The problem in our scenario, though, is that you have to have as many formulas as you have variables, or else you can’t actually solve for X and Y like I did above. If you had 3 variables, you would need at least three formulas. Likewise, if you have a data set with 10 predictor variables, you would need at least 10 observations (our formulas that provide the inputs to get to our answer / label) in order to generate **any** mathematical response. It’s simply impossible otherwise.
This makes our initial scenario challenging then — if you have and need to use 200 predictor variables and only 100 observations, you cannot use (most? / all?) math-based machine learning algorithms to generate predictions. Tree-based approaches are probably workable, but the results may not be satisfactory.
Enter PCA (and other dimensionality-reduction approaches). What PCA does is it creates statistical representations — called principal components — of variables in your data that are designed to explain the highest amount of variance in your data per variable, but don’t actually represent any particular variables in general. By using principal components, you lose the ability to determine the overall impact of any given variable in the data that was used to create them. But in our wide data scenario, you gain the ability to generate a prediction based on the data the principal components represent.
The practical application of this is that I could take my data with 200 predictor variables and use PCA to reduce the number of variables to 100, making mathematical prediction possible, while still retaining a decent percentage of the overall signal in the data. But you don’t have to stop there. You might be in a resource-constrained computing enviroment where reducing the number of predictor variables results in an ability to dramatically reduce the time it takes to generate a model, so you might choose to reduce those 200 predictor variables down to 10 instead of 100. And assuming you can capture enough signal in these 10 principal components (the first principal component tends to capture the most signal, and the amount of variance captured per component falls as each one is generated), it may well be that any resulting loss in predictive power is more than made up for by the reduction in time to produce the model.
That ends up being the other reason PCA and other dimension reduction approaches might be used — raw compute limitations. Perhaps, if prediction is your only goal, and model updates need to happen frequently, using PCA as a preprocessing step in your data can result in higher value returns simply because of the ability to update faster and more frequently than you might be able to do with a slightly more predictive but slower to compute model. The crux here is the actual accuracy lost by PCA (if any — there are situations where it actually corrects problems in your data and produces **better** predictions…) vs. what is gained in terms of time to value. If the PCA approach ends up being close enough, and you don’t care about interpretability of results, then it may be the better approach.
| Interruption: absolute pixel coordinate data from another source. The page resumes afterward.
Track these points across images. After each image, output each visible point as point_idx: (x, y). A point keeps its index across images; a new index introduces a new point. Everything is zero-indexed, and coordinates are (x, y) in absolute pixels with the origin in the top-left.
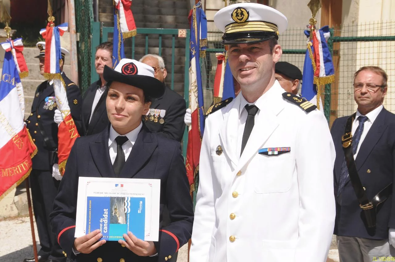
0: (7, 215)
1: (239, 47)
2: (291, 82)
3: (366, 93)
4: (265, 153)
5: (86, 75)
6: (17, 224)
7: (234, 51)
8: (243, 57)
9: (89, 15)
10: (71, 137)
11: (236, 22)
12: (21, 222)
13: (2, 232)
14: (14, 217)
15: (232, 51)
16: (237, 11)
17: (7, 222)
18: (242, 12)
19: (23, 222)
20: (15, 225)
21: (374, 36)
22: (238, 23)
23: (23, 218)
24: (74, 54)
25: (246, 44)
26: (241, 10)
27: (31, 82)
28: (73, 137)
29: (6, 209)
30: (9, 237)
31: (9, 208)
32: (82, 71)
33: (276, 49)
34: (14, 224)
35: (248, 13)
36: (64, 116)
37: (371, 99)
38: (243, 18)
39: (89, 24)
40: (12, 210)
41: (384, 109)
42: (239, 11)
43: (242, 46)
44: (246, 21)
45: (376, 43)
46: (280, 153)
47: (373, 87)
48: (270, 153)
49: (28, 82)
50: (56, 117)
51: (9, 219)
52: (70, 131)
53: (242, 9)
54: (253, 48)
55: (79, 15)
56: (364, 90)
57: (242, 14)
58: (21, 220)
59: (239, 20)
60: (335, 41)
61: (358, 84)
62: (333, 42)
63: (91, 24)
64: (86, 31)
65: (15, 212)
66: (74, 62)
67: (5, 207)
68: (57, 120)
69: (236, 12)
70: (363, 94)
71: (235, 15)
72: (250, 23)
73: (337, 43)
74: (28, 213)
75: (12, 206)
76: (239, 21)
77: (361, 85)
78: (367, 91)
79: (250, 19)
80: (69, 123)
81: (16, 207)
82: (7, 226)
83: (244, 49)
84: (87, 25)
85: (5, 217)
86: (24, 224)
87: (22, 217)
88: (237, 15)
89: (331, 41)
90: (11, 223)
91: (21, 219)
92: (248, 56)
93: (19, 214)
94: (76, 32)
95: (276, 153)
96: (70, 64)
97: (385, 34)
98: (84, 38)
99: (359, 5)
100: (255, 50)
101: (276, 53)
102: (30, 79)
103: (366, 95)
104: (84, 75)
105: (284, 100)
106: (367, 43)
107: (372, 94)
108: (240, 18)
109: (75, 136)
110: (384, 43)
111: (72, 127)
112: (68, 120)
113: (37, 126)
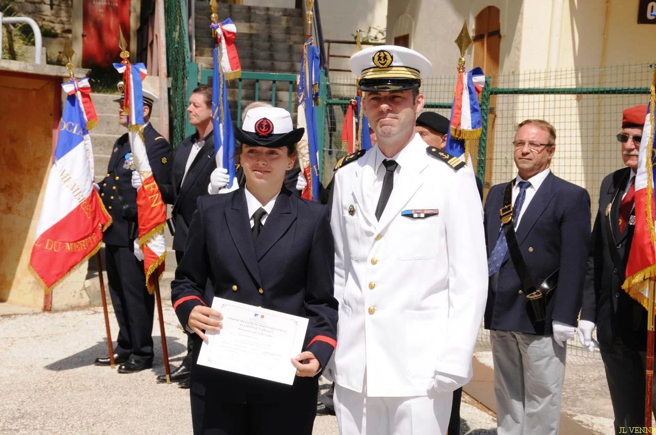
0: (75, 304)
1: (380, 95)
2: (439, 137)
3: (528, 153)
4: (410, 216)
5: (179, 131)
6: (87, 314)
7: (374, 99)
8: (384, 106)
9: (184, 54)
10: (153, 206)
11: (377, 67)
12: (93, 312)
13: (68, 324)
14: (84, 306)
15: (372, 99)
16: (380, 54)
17: (76, 312)
18: (385, 56)
19: (96, 312)
20: (85, 316)
22: (380, 68)
23: (96, 308)
24: (165, 103)
25: (388, 92)
26: (384, 54)
27: (110, 137)
28: (156, 205)
29: (74, 296)
30: (77, 331)
31: (78, 295)
32: (175, 124)
33: (419, 98)
34: (84, 315)
35: (392, 57)
36: (143, 179)
37: (534, 161)
38: (386, 62)
39: (185, 65)
40: (83, 298)
41: (550, 174)
42: (382, 55)
43: (383, 94)
44: (390, 66)
46: (427, 216)
47: (538, 146)
48: (415, 215)
49: (105, 138)
50: (134, 180)
51: (78, 309)
52: (149, 198)
53: (385, 52)
54: (395, 97)
55: (171, 55)
56: (526, 149)
57: (385, 58)
58: (93, 311)
59: (382, 64)
60: (491, 93)
61: (519, 142)
63: (187, 65)
64: (180, 75)
65: (86, 300)
66: (164, 114)
67: (73, 294)
68: (135, 184)
69: (379, 56)
70: (524, 155)
71: (376, 58)
72: (394, 69)
73: (495, 96)
74: (101, 301)
75: (81, 292)
76: (381, 66)
77: (522, 143)
78: (529, 151)
79: (394, 64)
80: (151, 188)
81: (88, 294)
82: (75, 318)
83: (385, 97)
84: (182, 67)
85: (73, 306)
86: (96, 315)
87: (94, 306)
88: (379, 59)
89: (488, 92)
90: (80, 313)
91: (92, 308)
92: (390, 105)
93: (90, 303)
94: (166, 75)
95: (422, 216)
96: (159, 117)
98: (177, 84)
99: (520, 52)
100: (397, 99)
101: (419, 102)
102: (107, 134)
103: (527, 157)
104: (177, 131)
107: (535, 154)
108: (383, 62)
109: (158, 204)
111: (153, 193)
112: (148, 184)
113: (114, 190)
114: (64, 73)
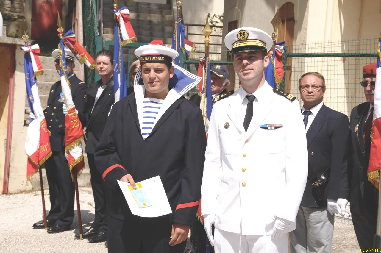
0: (23, 189)
1: (242, 56)
3: (312, 92)
4: (266, 128)
5: (90, 79)
6: (31, 196)
7: (239, 59)
8: (245, 62)
9: (94, 31)
10: (73, 127)
12: (35, 195)
13: (18, 202)
14: (29, 191)
15: (238, 59)
16: (241, 32)
17: (23, 195)
18: (244, 33)
19: (36, 195)
20: (30, 197)
21: (319, 53)
22: (241, 40)
23: (37, 192)
25: (246, 54)
26: (243, 32)
28: (75, 127)
29: (22, 184)
30: (24, 206)
31: (25, 183)
32: (88, 76)
33: (266, 59)
34: (28, 196)
35: (248, 33)
36: (68, 109)
37: (316, 97)
38: (244, 37)
39: (94, 38)
40: (28, 185)
41: (324, 105)
42: (242, 32)
43: (244, 55)
44: (247, 39)
45: (320, 58)
46: (276, 128)
48: (269, 128)
49: (43, 84)
50: (64, 109)
51: (25, 192)
52: (71, 122)
53: (244, 31)
55: (86, 31)
57: (244, 34)
58: (35, 194)
59: (242, 38)
60: (288, 56)
61: (304, 86)
62: (287, 57)
63: (96, 38)
64: (91, 44)
65: (30, 187)
66: (81, 69)
67: (22, 183)
68: (64, 112)
69: (240, 33)
70: (309, 93)
71: (239, 35)
73: (290, 58)
74: (40, 188)
75: (27, 182)
77: (307, 86)
78: (313, 91)
79: (249, 38)
80: (72, 116)
81: (31, 183)
82: (23, 198)
83: (245, 57)
84: (92, 39)
85: (22, 191)
86: (37, 196)
87: (35, 191)
88: (241, 35)
89: (285, 56)
90: (26, 195)
91: (34, 192)
93: (33, 189)
94: (83, 44)
95: (273, 128)
96: (78, 71)
97: (326, 51)
98: (90, 50)
99: (307, 31)
101: (266, 61)
102: (45, 81)
103: (312, 94)
104: (90, 80)
105: (274, 93)
106: (313, 59)
107: (316, 93)
108: (243, 37)
109: (77, 126)
110: (326, 58)
111: (74, 119)
112: (71, 113)
113: (53, 116)
114: (17, 42)
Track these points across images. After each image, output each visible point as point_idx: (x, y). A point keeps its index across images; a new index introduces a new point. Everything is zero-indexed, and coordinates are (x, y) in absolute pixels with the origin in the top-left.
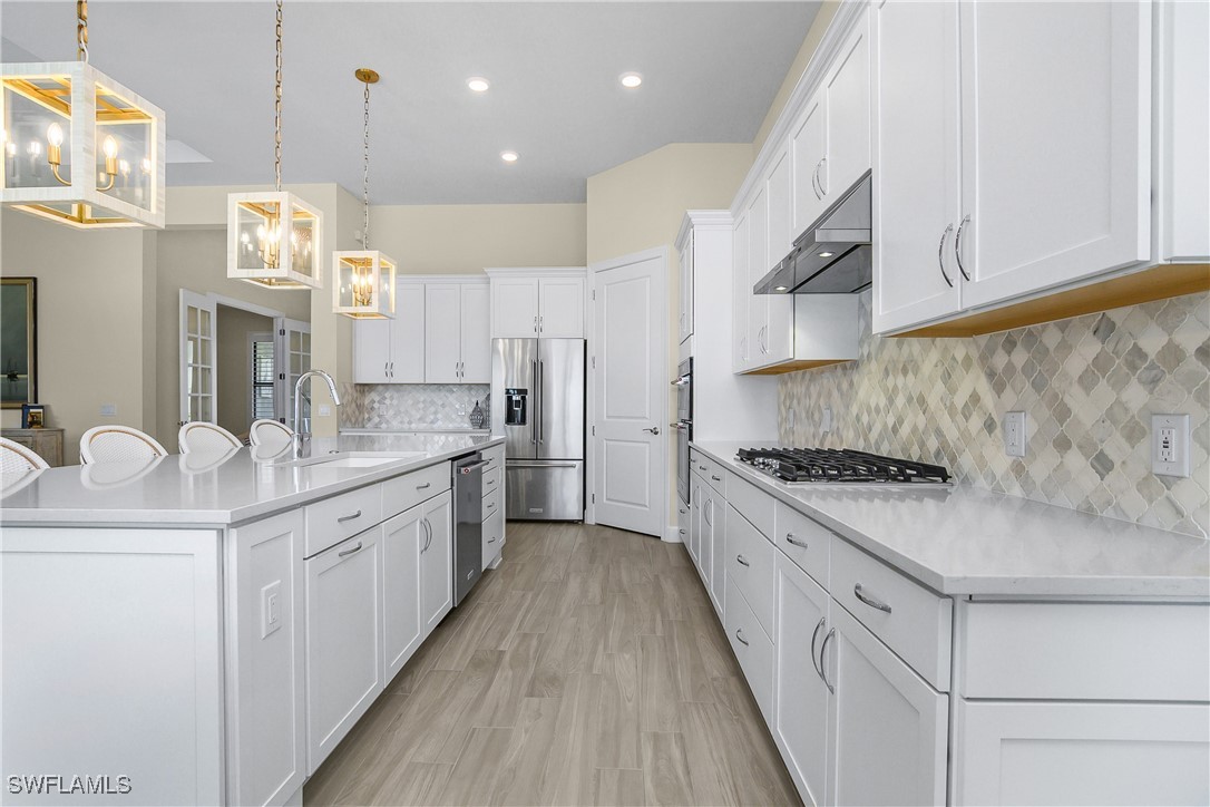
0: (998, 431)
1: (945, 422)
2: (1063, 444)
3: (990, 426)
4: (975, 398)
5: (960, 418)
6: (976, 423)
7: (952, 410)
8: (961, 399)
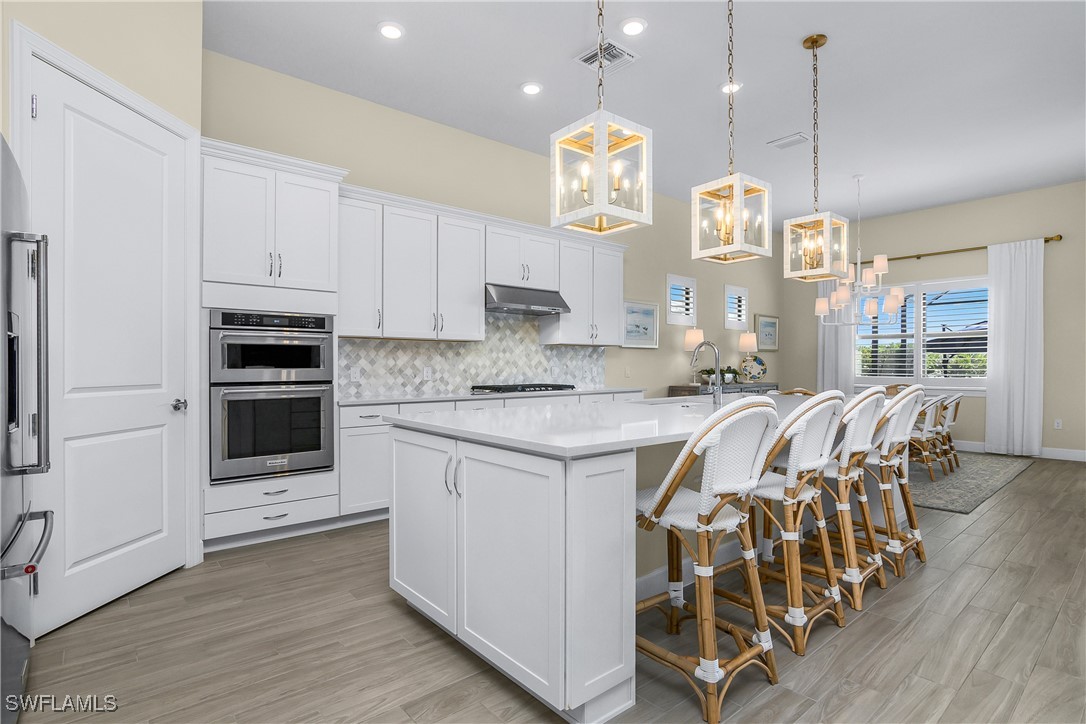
0: (549, 372)
1: (527, 370)
2: (566, 373)
3: (546, 370)
4: (540, 363)
5: (533, 369)
6: (540, 370)
7: (530, 367)
8: (533, 363)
I haven’t done a deep dive on how principal components are generated yet, but it looks like a typical minimization problem based on my initial pass, it’s just minimizing data variance rather than something like prediction error. If I have a reason to go deeper here, I’ll post an update as to how it works. In the meantime, understanding more about dimensionality reduction, including what it’s really doing and why you might use it, was a really fun learning experience for me.